**THE PROBLEM**
Please restate word for word only the lines that start at the one containing "- Updated dependencies [a4b0953d9]" and continue to the final line of the material.

**SUPPLIED DATA**
☆ ☆ ☆ ☆

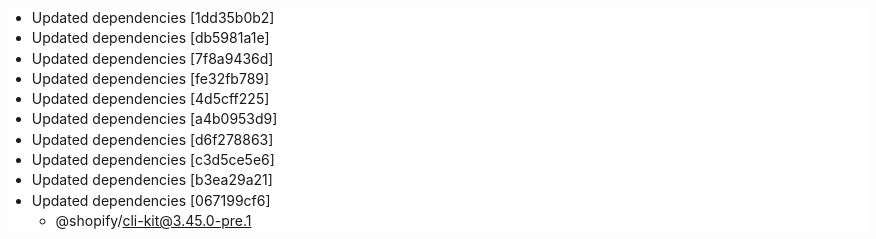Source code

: - Updated dependencies [1dd35b0b2]
- Updated dependencies [db5981a1e]
- Updated dependencies [7f8a9436d]
- Updated dependencies [fe32fb789]
- Updated dependencies [4d5cff225]
- Updated dependencies [a4b0953d9]
- Updated dependencies [d6f278863]
- Updated dependencies [c3d5ce5e6]
- Updated dependencies [b3ea29a21]
- Updated dependencies [067199cf6]
  - @shopify/cli-kit@3.45.0-pre.1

☆ ☆ ☆ ☆

**ANSWER SPACE**
- Updated dependencies [a4b0953d9]
- Updated dependencies [d6f278863]
- Updated dependencies [c3d5ce5e6]
- Updated dependencies [b3ea29a21]
- Updated dependencies [067199cf6]
  - @shopify/cli-kit@3.45.0-pre.1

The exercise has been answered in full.